═══ RECORDS FOR THE TASK ═══
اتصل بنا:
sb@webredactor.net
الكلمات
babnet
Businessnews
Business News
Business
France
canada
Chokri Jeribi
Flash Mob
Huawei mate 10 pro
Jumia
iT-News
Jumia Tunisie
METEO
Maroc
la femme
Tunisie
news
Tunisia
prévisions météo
═══
# WHAT THE TASK ASKS
Preserving every character, copy the records above out again.

# THE ANSWER
اتصل بنا:
sb@webredactor.net
الكلمات
babnet
Businessnews
Business News
Business
France
canada
Chokri Jeribi
Flash Mob
Huawei mate 10 pro
Jumia
iT-News
Jumia Tunisie
METEO
Maroc
la femme
Tunisie
news
Tunisia
prévisions météo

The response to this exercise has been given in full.